Don’t touch my bags if you please, Mr Customs Man, I’m a harmless Tanzanian

Just 12 months ago, drugs were not a social problem of much public consequence. By which I mean, we had been whispering to each other about rumours for years and years and quietly averting our eyes from any problematic evidence.

The usual suspects did what they could: Clerics pounded their pulpits, newspapers printed tasteless photos of drug mules and the pellets they expelled, we chalked it down to morally dysfunctional individuals and incarcerated young men. Life went on as usual.

Things have changed rather dramatically in a short time. Just about eight weeks ago, President Jakaya Kikwete announced an intensification of the war on drugs. Suddenly, they are absolutely everywhere.

You can imagine how vulnerable Tanzania is to the international drug trade. This long inviting coastline full of nooks and crannies, our acceptance of corruption as part of life, the youth unemployment problem. These are all perfect conditions for drug mulling to emerge as a profession, and it looks as though some elements of society have been exploiting the opportunities quite successfully.

Who would have thought it? Tanzanians hiding behind our collective reputation for sloth and harmlessness to traffic designer drugs, cocaine and heroine hither and yon?

It was easy to minimise this trafficking habit of ours when the consequences largely consisted of a few nameless and faceless Tanzanians being thrown into foreign jails, safely out of sight. The occasional bust within our borders by our supposedly vigilant security forces was enough to maintain the fiction that it was a minority issue, under control.

However, recent addiction problems experienced by highly visible entertainers have challenged this assertion. It is no longer a pesky foreign habit that can be squashed with the judicious application of moralism, like smoking and miniskirts. Globalisation has some real drawbacks, the drug trade being one of them.

We can no longer deny that we’re a part of the system.

So far, it looks like we’re really going to be attacking the supply side of the equation with great political vigour. I’ve said it before but it is worth repeating: Term limits are fantastic. There is nothing like a last-minute effort to leave a legacy to motivate an administration.

The burning question in our case has always been the same. How do drugs that we don’t produce locally in export quantities manage to get into the country and then leave without any implication of drug barons, time after time after time? Is this trend going to change, now that we’re apparently committed to fighting the drug trade?

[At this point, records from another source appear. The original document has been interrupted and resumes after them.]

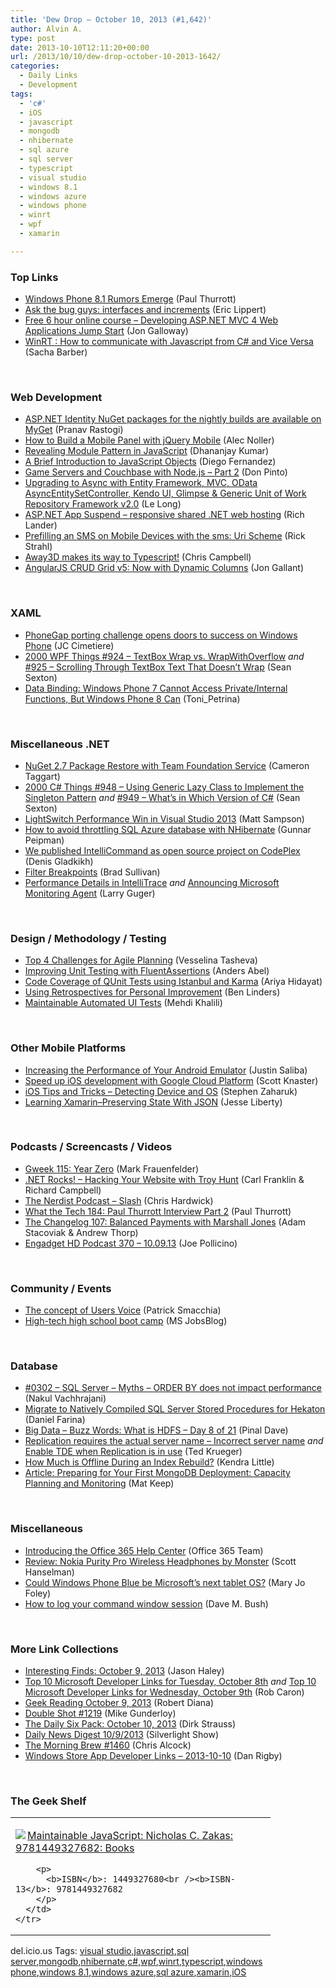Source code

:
```yaml
---
title: 'Dew Drop – October 10, 2013 (#1,642)'
author: Alvin A.
type: post
date: 2013-10-10T12:11:20+00:00
url: /2013/10/10/dew-drop-october-10-2013-1642/
categories:
  - Daily Links
  - Development
tags:
  - 'c#'
  - iOS
  - javascript
  - mongodb
  - nhibernate
  - sql azure
  - sql server
  - typescript
  - visual studio
  - windows 8.1
  - windows azure
  - windows phone
  - winrt
  - wpf
  - xamarin

---
```

### <a name="top"></a>Top Links

  * <a href="http://winsupersite.com/windows-phone/windows-phone-81-rumors-emerge" target="_blank">Windows Phone 8.1 Rumors Emerge</a> (Paul Thurrott)
  * <a href="http://ericlippert.com/2013/10/09/ask-the-bug-guys-interfaces/?utm_source=rss&utm_medium=rss&utm_campaign=ask-the-bug-guys-interfaces" target="_blank">Ask the bug guys: interfaces and increments</a> (Eric Lippert)
  * <a href="http://feedproxy.google.com/~r/jongalloway/~3/kkM9jChmRfA/free-6-hour-online-course-developing-asp-net-mvc-4-web-applications-jump-start.aspx" target="_blank">Free 6 hour online course &#8211; Developing ASP.NET MVC 4 Web Applications Jump Start</a> (Jon Galloway)
  * <a href="http://sachabarbs.wordpress.com/2013/10/09/winrt-how-to-communicate-with-javascript-from-c-and-vice-versa/" target="_blank">WinRT : How to communicate with Javascript from C# and Vice Versa</a> (Sacha Barber)

&#160;

### <a name="web"></a>Web Development

  * <a href="http://blogs.msdn.com/b/webdev/archive/2013/10/09/asp-net-identity-nuget-packages-for-the-nightly-builds-are-available-on-myget.aspx" target="_blank">ASP.NET Identity NuGet packages for the nightly builds are available on MyGet</a> (Pranav Rastogi)
  * <a href="http://mobile.dzone.com/articles/how-build-mobile-panel-jquery" target="_blank">How to Build a Mobile Panel with jQuery Mobile</a> (Alec Noller)
  * <a href="http://debugmode.net/2013/10/10/revealing-module-pattern-in-javascript/" target="_blank">Revealing Module Pattern in JavaScript</a> (Dhananjay Kumar)
  * <a href="http://feeds.dzone.com/~r/zones/css/~3/n9PFS6lOhEM/brief-introduction-javascript" target="_blank">A Brief Introduction to JavaScript Objects</a> (Diego Fernandez)
  * <a href="http://feeds.dzone.com/~r/zones/css/~3/k1yRsC9gSRs/game-servers-and-couchbase" target="_blank">Game Servers and Couchbase with Node.js &#8211; Part 2</a> (Don Pinto)
  * <a href="http://blog.longle.net/2013/10/09/upgrading-to-async-with-entity-framework-mvc-odata-asyncentitysetcontroller-kendo-ui-glimpse-generic-unit-of-work-repository-framework-v2-0/" target="_blank">Upgrading to Async with Entity Framework, MVC, OData AsyncEntitySetController, Kendo UI, Glimpse & Generic Unit of Work Repository Framework v2.0</a> (Le Long)
  * <a href="http://blogs.msdn.com/b/dotnet/archive/2013/10/09/asp-net-app-suspend-responsive-shared-net-web-hosting.aspx" target="_blank">ASP.NET App Suspend – responsive shared .NET web hosting</a> (Rich Lander)
  * <a href="http://feedproxy.google.com/~r/RickStrahl/~3/j11yCg5W4Ow/Prefilling-an-SMS-on-Mobile-Devices-with-the-sms-Uri-Scheme" target="_blank">Prefilling an SMS on Mobile Devices with the sms: Uri Scheme</a> (Rick Strahl)
  * <a href="http://blogs.adobe.com/flashplayer/2013/10/away3d-makes-its-way-to-typescript.html" target="_blank">Away3D makes its way to Typescript!</a> (Chris Campbell)
  * <a href="http://feedproxy.google.com/~r/jongallant/~3/vt8zUp35b2w/angularjs-crud-grid-v5-dynamic-columns.html" target="_blank">AngularJS CRUD Grid v5: Now with Dynamic Columns</a> (Jon Gallant)

&#160;

### <a name="silverlight"></a>XAML

  * <a href="http://blogs.windows.com/windows_phone/b/wpdev/archive/2013/10/09/phonegap-porting-challenge-opens-doors-to-success-on-windows-phone.aspx" target="_blank">PhoneGap porting challenge opens doors to success on Windows Phone</a> (JC Cimetiere)
  * <a href="http://wpf.2000things.com/2013/10/09/924-textbox-wrap-vs-wrapwithoverflow/" target="_blank">2000 WPF Things #924 – TextBox Wrap vs. WrapWithOverflow</a> _and_ <a href="http://wpf.2000things.com/2013/10/10/925-scrolling-through-textbox-text-that-doesnt-wrap/" target="_blank">#925 – Scrolling Through TextBox Text That Doesn’t Wrap</a> (Sean Sexton)
  * <a href="http://feeds.dzone.com/~r/zones/dotnet/~3/CkAmORbZdH8/data-binding-windows-phone-7" target="_blank">Data Binding: Windows Phone 7 Cannot Access Private/Internal Functions, But Windows Phone 8 Can</a> (Toni_Petrina)

&#160;

### <a name="dotnet"></a>Miscellaneous .NET

  * <a href="http://blog.ctaggart.com/2013/10/nuget-27-package-restore-with-team.html" target="_blank">NuGet 2.7 Package Restore with Team Foundation Service</a> (Cameron Taggart)
  * <a href="http://csharp.2000things.com/2013/10/09/948-using-lazy-to-implement-the-singleton-pattern/" target="_blank">2000 C# Things #948 – Using Generic Lazy Class to Implement the Singleton Pattern</a> _and_ <a href="http://csharp.2000things.com/2013/10/10/949-whats-in-which-version-of-c/" target="_blank">#949 – What’s in Which Version of C#</a> (Sean Sexton)
  * <a href="http://blogs.msdn.com/b/visualstudio/archive/2013/10/09/lightswitch-performance-win-in-visual-studio-2013.aspx" target="_blank">LightSwitch Performance Win in Visual Studio 2013</a> (Matt Sampson)
  * <a href="http://feedproxy.google.com/~r/gunnarpeipman/~3/YRT2BcfKoWU/" target="_blank">How to avoid throttling SQL Azure database with NHibernate</a> (Gunnar Peipman)
  * <a href="http://feedproxy.google.com/~r/outcoldman_en/~3/V0JiJ_g8f3Y/337" target="_blank">We published IntelliCommand as open source project on CodePlex</a> (Denis Gladkikh)
  * <a href="http://blogs.msdn.com/b/visualstudioalm/archive/2013/10/09/filter-breakpoints.aspx" target="_blank">Filter Breakpoints</a> (Brad Sullivan)
  * <a href="http://blogs.msdn.com/b/visualstudioalm/archive/2013/09/20/performance-details-in-intellitrace.aspx" target="_blank">Performance Details in IntelliTrace</a> _and_ <a href="http://blogs.msdn.com/b/visualstudioalm/archive/2013/09/20/introducing-microsoft-monitoring-agent.aspx" target="_blank">Announcing Microsoft Monitoring Agent</a> (Larry Guger)

&#160;

### <a name="design"></a>Design / Methodology / Testing

  * <a href="http://feedproxy.google.com/~r/TeamPulse/~3/pE55Ev6DcQo/Top-4-Challenges-for-Agile-Planning.aspx" target="_blank">Top 4 Challenges for Agile Planning</a> (Vesselina Tasheva)
  * <a href="http://feeds.dzone.com/~r/zones/dotnet/~3/81iRrPu01cg/improving-unit-testing" target="_blank">Improving Unit Testing with FluentAssertions</a> (Anders Abel)
  * <a href="http://ariya.ofilabs.com/2013/10/code-coverage-of-qunit-tests-using-istanbul-and-karma.html" target="_blank">Code Coverage of QUnit Tests using Istanbul and Karma</a> (Ariya Hidayat)
  * <a href="http://www.infoq.com/news/2013/10/retrospectives-personal-improve" target="_blank">Using Retrospectives for Personal Improvement</a> (Ben Linders)
  * <a href="http://feedproxy.google.com/~r/nettuts/~3/ipSg4YckWTQ/" target="_blank">Maintainable Automated UI Tests</a> (Mehdi Khalili)

&#160;

### <a name="mobile"></a>Other Mobile Platforms

  * <a href="http://java.dzone.com/articles/increasing-performance-your" target="_blank">Increasing the Performance of Your Android Emulator</a> (Justin Saliba)
  * <a href="http://feedproxy.google.com/~r/GDBcode/~3/HwsxlkDvwNs/speed-up-ios-development-with-google.html" target="_blank">Speed up iOS development with Google Cloud Platform</a> (Scott Knaster)
  * <a href="http://www.infragistics.com/community/blogs/stevez/archive/2013/10/09/ios-tips-and-trick-detecting-device-and-os.aspx" target="_blank">iOS Tips and Tricks &#8211; Detecting Device and OS</a> (Stephen Zaharuk)
  * <a href="http://feedproxy.google.com/~r/JesseLiberty-SilverlightGeek/~3/s7VSmIU8lbQ/" target="_blank">Learning Xamarin–Preserving State With JSON</a> (Jesse Liberty)

&#160;

### <a name="podcasts"></a>Podcasts / Screencasts / Videos

  * <a href="http://gweek.libsyn.com/gweek-115-year-zero" target="_blank">Gweek 115: Year Zero</a> (Mark Frauenfelder)
  * <a href="http://www.dotnetrocks.com/default.aspx?ShowNum=914" target="_blank">.NET Rocks! &#8211; Hacking Your Website with Troy Hunt</a> (Carl Franklin & Richard Campbell)
  * <a href="http://nerdist.libsyn.com/slash" target="_blank">The Nerdist Podcast &#8211; Slash</a> (Chris Hardwick)
  * <a href="http://winsupersite.com/podcasts/what-tech-184-paul-thurrott-interview-part-2" target="_blank">What the Tech 184: Paul Thurrott Interview Part 2</a> (Paul Thurrott)
  * <a href="http://5by5.tv/changelog/107" target="_blank">The Changelog 107: Balanced Payments with Marshall Jones</a> (Adam Stacoviak & Andrew Thorp)
  * <a href="http://www.engadget.com/2013/10/09/engadget-hd-podcast-370/?ncid=rss_truncated" target="_blank">Engadget HD Podcast 370 &#8211; 10.09.13</a> (Joe Pollicino)

&#160;

### <a name="events"></a>Community / Events

  * <a href="http://feedproxy.google.com/~r/CodeBetter/~3/Kthf6Noaus0/" target="_blank">The concept of Users Voice</a> (Patrick Smacchia)
  * <a href="http://feeds.microsoftjobsblog.com/~r/MicrosoftJobsBlog/~3/12H2OQt-n9E/" target="_blank">High-tech high school boot camp</a> (MS JobsBlog)

&#160;

### <a name="sql"></a>Database

  * <a href="http://feedproxy.google.com/~r/ExploringBeyondRelational/~3/CxkSvzFtyNQ/0302-sql-server-myths-order-by-does-not-impact-performance.aspx" target="_blank">#0302 &#8211; SQL Server &#8211; Myths &#8211; ORDER BY does not impact performance</a> (Nakul Vachhrajani)
  * <a href="http://feedproxy.google.com/~r/MSSQLTips-LatestSqlServerTips/~3/sYNhdbDPVgE/tip.asp" target="_blank">Migrate to Natively Compiled SQL Server Stored Procedures for Hekaton</a> (Daniel Farina)
  * <a href="http://blog.sqlauthority.com/2013/10/10/big-data-buzz-words-what-is-hdfs-day-8-of-21/" target="_blank">Big Data – Buzz Words: What is HDFS – Day 8 of 21</a> (Pinal Dave)
  * <a href="http://blogs.lessthandot.com/index.php/DataMgmt/DBAdmin/replication-requires-the-actual-server" target="_blank">Replication requires the actual server name – Incorrect server name</a> _and_ <a href="http://blogs.lessthandot.com/index.php/DataMgmt/DBAdmin/enable-tde-transactional-replication" target="_blank">Enable TDE when Replication is in use</a> (Ted Krueger)
  * <a href="http://feedproxy.google.com/~r/BrentOzar-SqlServerDba/~3/PEh5vOQriVo/" target="_blank">How Much is Offline During an Index Rebuild?</a> (Kendra Little)
  * <a href="http://www.infoq.com/articles/mongodb-deployment-monitoring" target="_blank">Article: Preparing for Your First MongoDB Deployment: Capacity Planning and Monitoring</a> (Mat Keep)

&#160;

### <a name="misc"></a>Miscellaneous

  * <a href="http://community.office365.com/en-us/blogs/office_365_community_blog/archive/2013/10/09/introducing-the-office-365-help-center.aspx" target="_blank">Introducing the Office 365 Help Center</a> (Office 365 Team)
  * <a href="http://feeds.hanselman.com/~/47846495/0/scotthanselman~Review-Nokia-Purity-Pro-Wireless-Headphones-by-Monster.aspx" target="_blank">Review: Nokia Purity Pro Wireless Headphones by Monster</a> (Scott Hanselman)
  * <a href="http://www.zdnet.com/could-windows-phone-blue-be-microsofts-next-tablet-os-7000021768/" target="_blank">Could Windows Phone Blue be Microsoft&#8217;s next tablet OS?</a> (Mary Jo Foley)
  * <a href="http://blog.dmbcllc.com/how-to-log-your-command-window-session/" target="_blank">How to log your command window session</a> (Dave M. Bush)

&#160;

### <a name="links"></a>More Link Collections

  * <a href="http://jasonhaley.com/blog/post/2013/10/09/Interesting-Finds-October-9-2013.aspx" target="_blank">Interesting Finds: October 9, 2013</a> (Jason Haley)
  * <a href="http://blogs.msdn.com/b/robcaron/archive/2013/10/09/top-10-microsoft-developer-links-for-tuesday-october-8th.aspx" target="_blank">Top 10 Microsoft Developer Links for Tuesday, October 8th</a> _and_ <a href="http://blogs.msdn.com/b/robcaron/archive/2013/10/09/top-10-microsoft-developer-links-for-wednesday-october-9th.aspx" target="_blank">Top 10 Microsoft Developer Links for Wednesday, October 9th</a> (Rob Caron)
  * <a href="http://feeds.regulargeek.com/~r/RegularGeek/~3/7NGrZq7o5VI/" target="_blank">Geek Reading October 9, 2013</a> (Robert Diana)
  * <a href="http://afreshcup.com/home/2013/10/10/double-shot-1219.html" target="_blank">Double Shot #1219</a> (Mike Gunderloy)
  * <a href="http://feeds.feedblitz.com/~/47868160/0/dirkstrauss~The-Daily-Six-Pack-October" target="_blank">The Daily Six Pack: October 10, 2013</a> (Dirk Strauss)
  * <a href="http://feedproxy.google.com/~r/silverlightshow/~3/SRUYWVlo9jg/Daily-News-Digest-10-9-2013.aspx" target="_blank">Daily News Digest 10/9/2013</a> (Silverlight Show)
  * <a href="http://feedproxy.google.com/~r/ReflectivePerspective/~3/pEDtoNwgxhg/" target="_blank">The Morning Brew #1460</a> (Chris Alcock)
  * <a href="http://feedproxy.google.com/~r/DanRigby/~3/IIEtBacr26E/" target="_blank">Windows Store App Developer Links &#8211; 2013-10-10</a> (Dan Rigby)

&#160;

### <a name="shelf"></a>The Geek Shelf

<div id="scid:7dc1bd33-94bd-46fd-a20b-0131235bcd47:7bd41b10-403f-47fe-ada8-ea188e0f35a7" class="wlWriterEditableSmartContent" style="float: none; padding-bottom: 0px; padding-top: 0px; padding-left: 0px; margin: 0px; display: inline; padding-right: 0px">
  <table cellspacing="0" cellpadding="2" width="400" border="0" unselectable="on">
    <tr>
      <td valign="top" width="400">
        <p>
          <a title="Maintainable JavaScript: Nicholas C. Zakas: 9781449327682: Books" href="http://www.amazon.com/exec/obidos/ASIN/1449327680/alvinashcraft-20"><img data-recalc-dims="1" decoding="async" src="https://i0.wp.com/images.amazon.com/images/P/1449327680.01.MZZZZZZZ.jpg?w=660" border="0" align="left" style="float:left" />Maintainable JavaScript: Nicholas C. Zakas: 9781449327682: Books</a>
        </p>
        
        <p>
          <b>ISBN</b>: 1449327680<br /><b>ISBN-13</b>: 9781449327682
        </p>
      </td>
    </tr>
  </table>
</div>

<div id="scid:0767317B-992E-4b12-91E0-4F059A8CECA8:df94eb7a-833e-4929-8424-b108cc9d3dd1" class="wlWriterEditableSmartContent" style="float: none; padding-bottom: 0px; padding-top: 0px; padding-left: 0px; margin: 0px; display: inline; padding-right: 0px">
  del.icio.us Tags: <a href="http://del.icio.us/popular/visual+studio" rel="tag">visual studio</a>,<a href="http://del.icio.us/popular/javascript" rel="tag">javascript</a>,<a href="http://del.icio.us/popular/sql+server" rel="tag">sql server</a>,<a href="http://del.icio.us/popular/mongodb" rel="tag">mongodb</a>,<a href="http://del.icio.us/popular/nhibernate" rel="tag">nhibernate</a>,<a href="http://del.icio.us/popular/c%23" rel="tag">c#</a>,<a href="http://del.icio.us/popular/wpf" rel="tag">wpf</a>,<a href="http://del.icio.us/popular/winrt" rel="tag">winrt</a>,<a href="http://del.icio.us/popular/typescript" rel="tag">typescript</a>,<a href="http://del.icio.us/popular/windows+phone" rel="tag">windows phone</a>,<a href="http://del.icio.us/popular/windows+8.1" rel="tag">windows 8.1</a>,<a href="http://del.icio.us/popular/windows+azure" rel="tag">windows azure</a>,<a href="http://del.icio.us/popular/sql+azure" rel="tag">sql azure</a>,<a href="http://del.icio.us/popular/xamarin" rel="tag">xamarin</a>,<a href="http://del.icio.us/popular/iOS" rel="tag">iOS</a>
</div>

So far, internal consumption seems to be specifically a performance industry problem. Or maybe it just looks that way because we don’t know anything for sure about what falls off the containers at the ports and stays in the country. How this reticence is going to be of use in arming the young and vulnerable about the downside of a high life is a mystery to me.

I suspect we plan to this with the same aplomb as we do the issue of sexual predation of school-going minors. With a culture of silence, and copious punishment for the victims.

And then there is that other problem.

Like anyone who has ever travelled while African, I have my fair share of tales that I could tell about immigration officers and their ways.

Thanks to an encounter back in the late 1990s, I still can’t find it in me to have charitable thoughts about folk that work in American embassies. However, that pales in comparison to a near-miss in Pakistan that would have afforded me the unpleasant experience of a body-cavity search by a shockingly hairy man, followed by a touch of incarceration.

I was told later that that so many young Tanzanian women had travelled there bearing drugs that it had become more or less standard procedure to sling us in the slammer.

It is only going to get harder with time. Have you braided your dreadlocks while travelling by bus to Malawi? Carried more than two suitcases to South Africa? Refused to go to the bathroom on a long-haul flight? Watch out. Even speaking Kiswahili in public outside our borders can become a liability.

Anyone who has watched a good gangster movie knows that this is not a fight easily won. Ours is a drug trading industry that has thrived for years; uprooting it may be impossible but at least the government is promising to try. Wish us luck.